My only concern is that if the cost to borrow remains the same, at first glance it may seem so unattractive that no one will look past that and into the rebate system, but with some clever UI that can perhaps make the user aware.
wow a lot to read…very interesting ideas around ANC token etc. Sure some of this could help in the long run.
My concern with the other original v2 and this proposal is that i’d prefer to stay be with bAsset Model.
This is the unique selling point of Anchor no other lending market has. If Anchor changes this it will work like aave or abracadabra. I understand that adding new bAssets always takes a lot of time. But that’s again something that protects Anchor.
A lot of your ideas would work with the current model around bAssets.

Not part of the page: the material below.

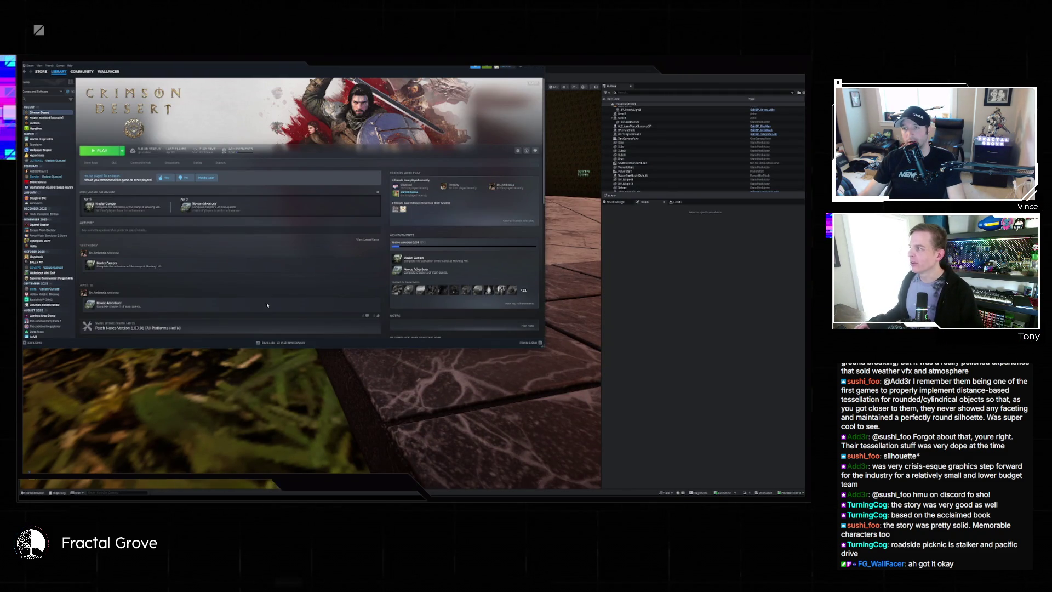
Search the Steam library for 'mat' and view the Metro 2033 and Metro: Last Light pages
click(50, 99)
text(ma)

there’s a lot of technical aspects Im not equipped to answer ser, or maybe i messed my words on that “concept overview number 9” somehow, where i described it as “quasi-insurance for liquidated colateral”. I was thinking if the borrower has ACTIVE rebates/bonded ANC early interest work but then got liquidated halfway, he can receive part of ANC he is ought to receive. ex. he bonded 20 ANC and got liquidated while still bonding 10 ANC. I was thinking maybe the liquidation contract calls the rebate contract to executesending a part of that 10 ANC instantly, or at the same it got liq.? honestly, i dont know how contracts work at any level, do you think this is possible? I’d really appreciate if you dumb it down for me.
I agree with your concern. but if we manage to stretch what was left of borrow incentives from scheduled emission, the borrow UI might still see the DIST APR for 8 more years and still receive free ANC, while rebate button is added. thanks for the kind words! I still need to gather info on the proposed borrow model, got lost track of anything working on this.

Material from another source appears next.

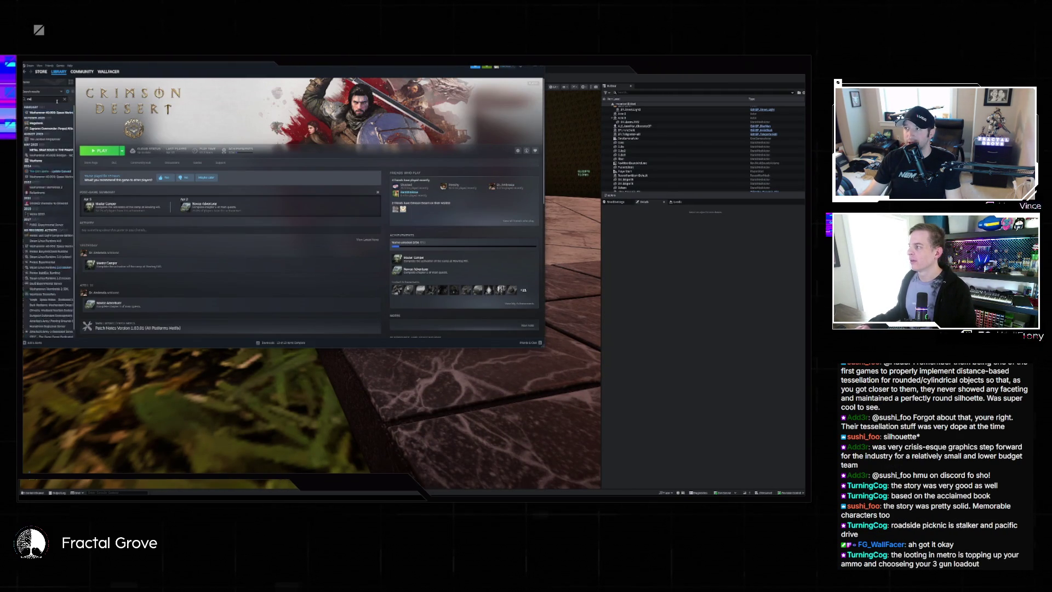
text(t)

Thanks. I still need to gather info on the proposed borrow model, got lost track of anything working on this. Maybe we can gather more info on the twitter space with flipside.
Can we merge this discussion with the v2 proposal forum post as ongoing discussion?

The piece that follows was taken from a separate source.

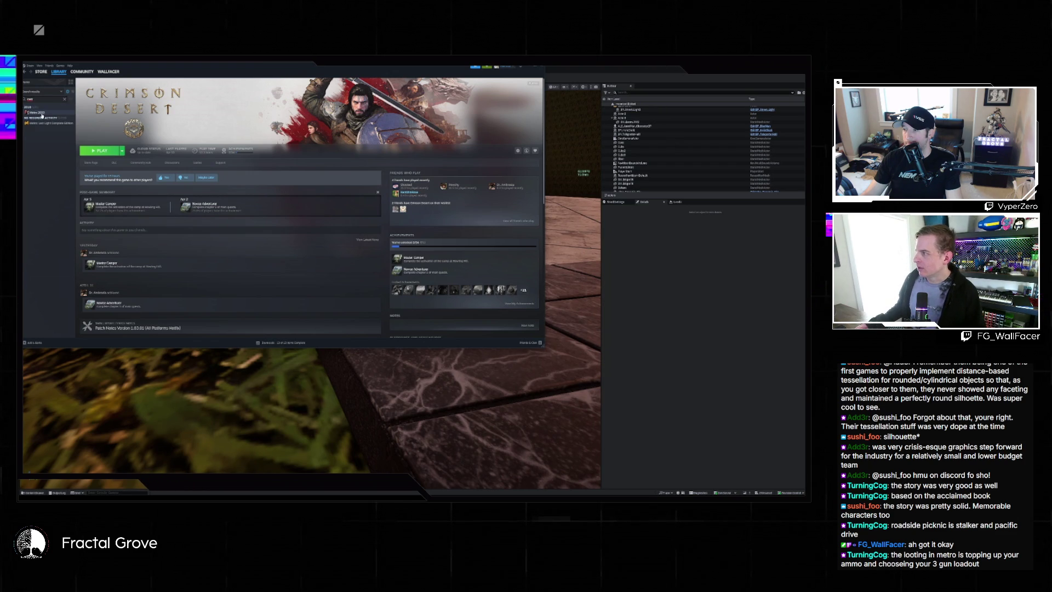
click(42, 113)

Absolutely wonderful work on this one!
Thanks. I think the team is already cooking something for ANC tokenomics, and v2 borrow model is priority. Weighing on this can wait.
Correct v2 is needed first. We can then add to it very easily once released
Anything is pretty much theoretically possible but this is a bit complicated with vesting/bonding since there would be schedules once locked if you allow removing after locked, for refunds or whatever, you have to start creating taxes or something for those that remove early. This means things have to be tracked creating different contracts - I will have to think more on it.
Great work and much needed conversation around PoL and ANC value accrual. Love the Rebate approach which could theoretically allow ANC to trade opposite direction in a market downtrend. If this actually materialised, that would be the only PR it needs to skyrocket.
I would love to read the big brains challenging your ideas, as to me they look like much needed improvements…
hey just an update on your proposal, While not bonds larix is effectively doing this on solana and it’s been very effective so far for the 2 weeks its been implemented.
It will be a good case study to follow in regards to data for this proposal.
Let’s look at Larix protocol for a bit and see how it’s helping them, they’ve launched a similar idea to this proposal, complete with the early withdrawal tax. It’s more LP staking but the way it’s structured it’s sort of like bonds. It’s very interesting and we share a lot of parallels so if it does help we should see some results from their implementation on their token value.
They have a 90 day and 180 day schema and just launched late Jan so we have some time (late april-may) to analyse their data and see if the price impact is worthwhile.